To avoid such scenarios, some districts are emphasizing the need to get budgets approved in the first round.
"First vote counts -- one and done," said Charles Cardillo, the Manhasset schools chief, repeating a theme used often by his district this season.
Manhasset's proposed $89.2-million budget would raise taxes 5.98 percent, which is beyond its 0.15 percent cap.
Rising costs in Manhasset, as in other districts, are largely in the area of state-managed pensions.
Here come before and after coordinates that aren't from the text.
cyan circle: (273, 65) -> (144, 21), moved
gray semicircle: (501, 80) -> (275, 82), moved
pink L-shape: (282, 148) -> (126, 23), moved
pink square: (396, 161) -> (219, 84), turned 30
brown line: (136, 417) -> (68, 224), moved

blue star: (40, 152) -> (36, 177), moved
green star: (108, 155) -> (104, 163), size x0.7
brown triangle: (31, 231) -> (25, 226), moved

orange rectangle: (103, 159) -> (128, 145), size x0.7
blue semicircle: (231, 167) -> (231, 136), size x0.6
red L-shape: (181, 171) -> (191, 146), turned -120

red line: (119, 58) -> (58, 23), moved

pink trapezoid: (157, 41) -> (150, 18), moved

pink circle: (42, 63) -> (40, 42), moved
Local school officials contend they have little control over such expenses, and public reaction at budget hearings has been largely muted.
Still, there have been flashes of irritation.
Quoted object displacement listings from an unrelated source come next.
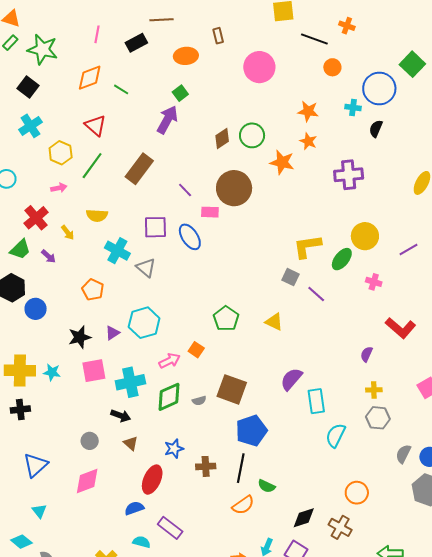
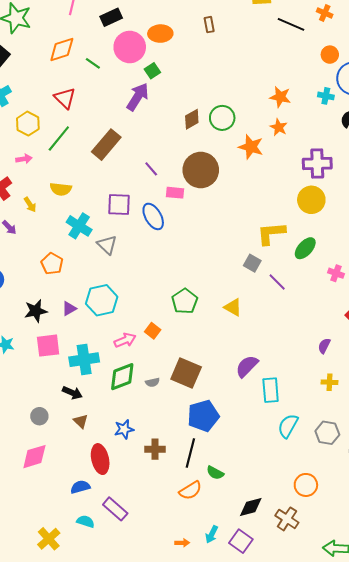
brown rectangle: (218, 36) -> (209, 25), moved
pink circle: (259, 67) -> (130, 47), moved
orange circle: (332, 67) -> (330, 55), moved
yellow circle: (365, 236) -> (311, 200), moved
gray hexagon: (378, 418) -> (327, 433), moved
red ellipse: (152, 480) -> (100, 459), turned -40

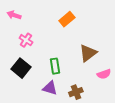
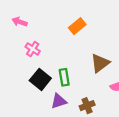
black square: (21, 68) -> (40, 79), moved
purple triangle: (50, 88) -> (59, 101), turned -35

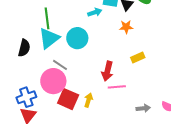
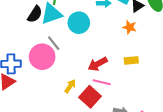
black semicircle: (24, 48) -> (35, 14), moved
red arrow: (107, 71) -> (98, 64), turned 30
red square: (68, 99) -> (90, 97), moved

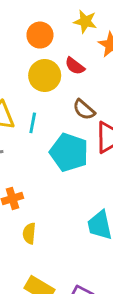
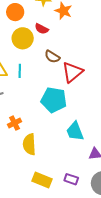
cyan pentagon: (69, 152) -> (54, 100), moved
yellow semicircle: (29, 233) -> (29, 144), size x1.5

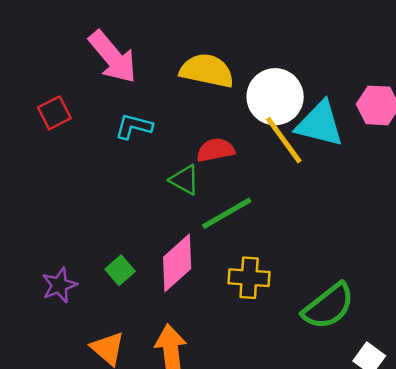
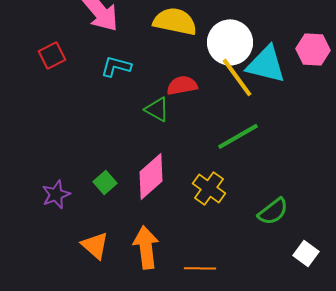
green line: (227, 213) -> (238, 136), moved
yellow cross: (249, 278) -> (209, 188), turned 32
green semicircle: (328, 306) -> (273, 211), size x0.7

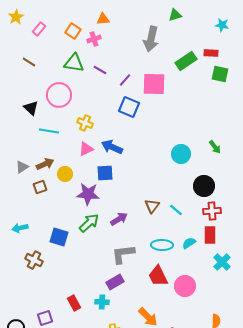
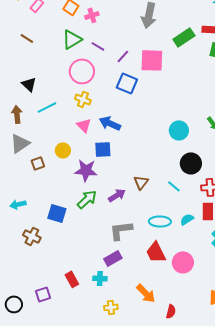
green triangle: (74, 63) -> (72, 39), turned -40
pink circle: (59, 95) -> (82, 71), moved
cyan line: (49, 131) -> (47, 107), turned -36
pink triangle: (86, 149) -> (84, 125), turned -49
brown arrow: (45, 164) -> (17, 114), moved, turned -72
gray triangle: (22, 167) -> (20, 143), size x1.5
black circle: (204, 186) -> (191, 163), moved
brown triangle: (152, 206) -> (141, 182), moved

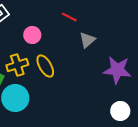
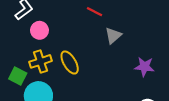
pink circle: (32, 35) -> (39, 30), moved
purple star: (117, 70) -> (144, 67), size x0.7

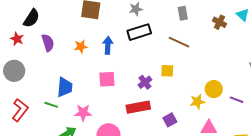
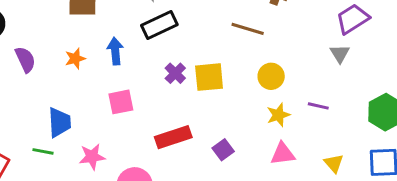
brown line: (179, 42) -> (248, 29), moved
yellow square: (167, 71) -> (209, 77), size x1.5
purple cross: (145, 82) -> (175, 73), moved
yellow circle: (214, 89) -> (271, 76), moved
yellow star: (197, 102) -> (278, 115), moved

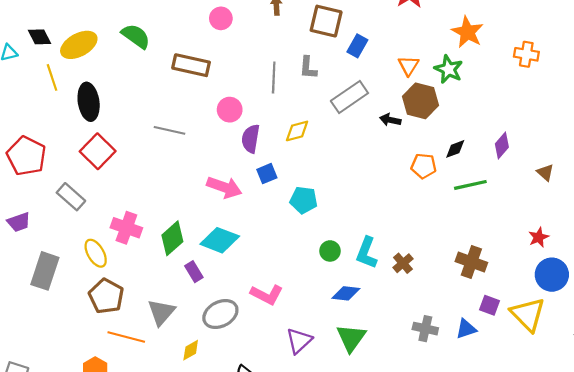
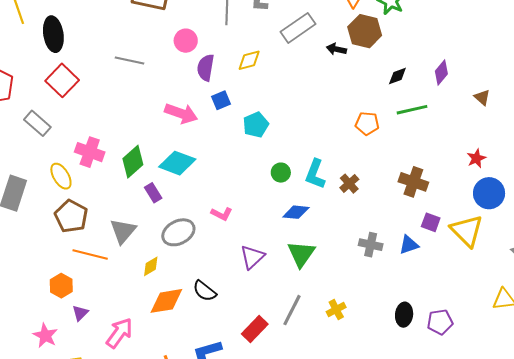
orange pentagon: (424, 166) -> (367, 123), moved
cyan pentagon: (304, 200) -> (256, 125), turned -30
pink L-shape: (267, 295) -> (222, 214), size x0.7

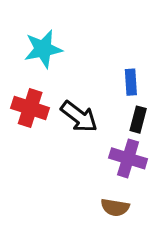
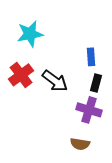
red cross: (30, 108) -> (21, 75), turned 35

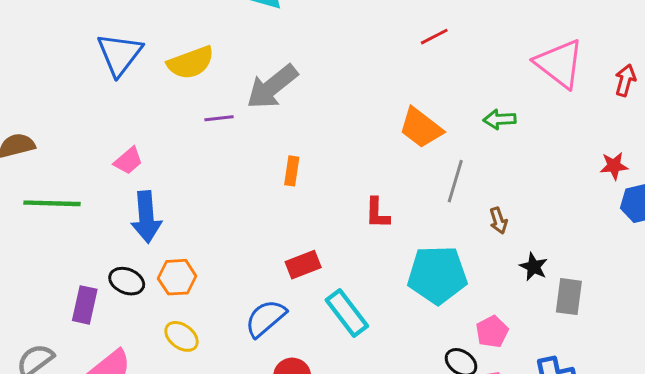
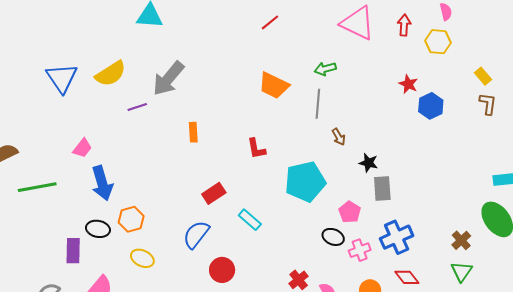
red star: (614, 166) -> (408, 84), turned -30
gray line: (455, 181) -> (318, 104), moved
gray rectangle: (569, 297) -> (382, 188), moved
cyan rectangle: (347, 313) -> (250, 220), size x0.7

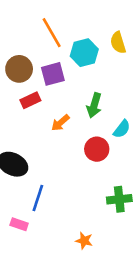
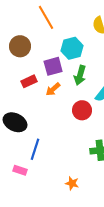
cyan hexagon: (84, 53) -> (72, 48), moved
purple square: (53, 74) -> (53, 66), moved
red rectangle: (30, 100) -> (29, 81), moved

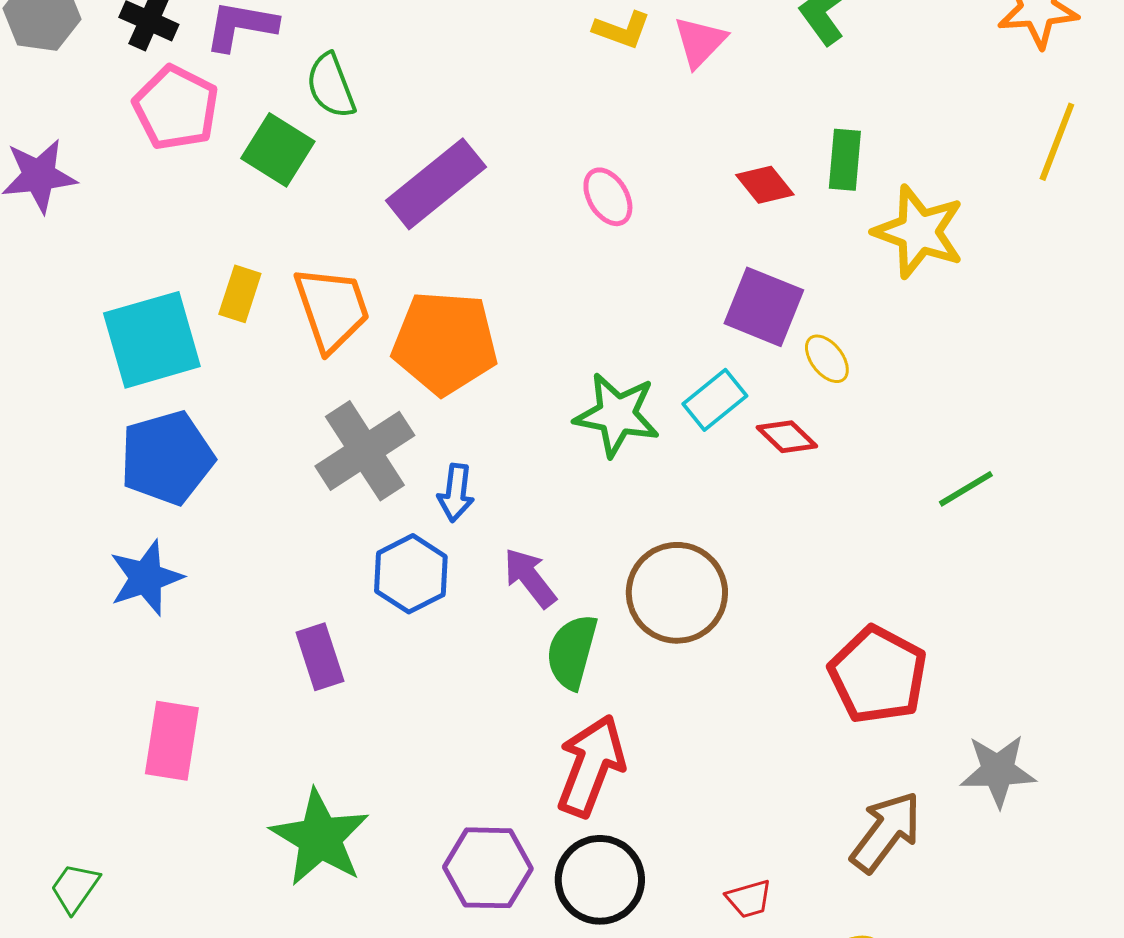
At a May 8 budget hearing in Baldwin, district officials had barely launched into an explanation of their $121.5-million spending plan when they began getting questions from some of the 50-plus residents packed into a small board room.
Baldwin's budget would raise taxes 7 percent, well beyond its 3.14 percent cap.
One resident, Fred Wilmer, wanted to know why district officials started the discussion by describing their budget increase as $1.58 a day for the average homeowner, rather than providing a larger annual figure, which was $575.
"This is like a snow job," said Wilmer, 73, a retired backhoe operator.
Some residents supported the district's position, noting that "no" votes could result in elimination of popular programs. But there were disapproving murmurs from the audience when officials confirmed that their long-range financial plan envisions three annual 6-percent tax hikes, on top of next year's 7 percent.
Baldwin has maintained that it needs to rebuild cash reserves after drawing down on those funds in the past.
"That's really what it's going to take to get the district back on track," Superintendent James Mapes said.
Bay Shore also has seen sharp exchanges. The district's $143.6-million budget would raise taxes 6.37 percent, contrasted with a 3.17 percent cap.
At a May 13 hearing, Maureen Virsinger, assistant superintendent for business, defended the budget in front of an audience of about 100 residents as an effort "to sustain as much as possible the programs that we have."
But Jenn Vignola, 53, declared she opposes any hike.
"We shouldn't be saying how much can [taxes] increase, it should be how much can we lower it," Vignola said.
WHY THE TAX CAP LIMIT CAN BE EXCEEDED
Long Island school districts are proposing tax hikes averaging 3.27 percent for the 2013-14 school year -- increases that have raised eyebrows at recent board meetings.
Why, some taxpayers have asked, should property-tax collections rise at this pace? Hasn't New York State clamped a 2 percent cap limit on such increases?
In fact, a statewide 2 percent cap has been in place for nearly two years now. But cap limits for individual districts may be either higher or lower than that, depending on the circumstances.
For example, certain school costs are excluded from the basic 2 percent limit, Albany's rationale being that this makes the entire system more equitable.
Among excluded costs are any large increases in district contributions to a state pension fund for teachers and other professionals. In the coming school year, contributions will rise from 11.84 percent of payroll to 16.25 percent of payroll.
That mandatory contribution will be the biggest single driver of school costs next year, and most of it is excluded from the basic 2 percent cap.
In effect, that means that cap limits for individual districts have been adjusted upward for next year, allowing them to raise tax revenue to pay for pensions without taking money away from other school priorities.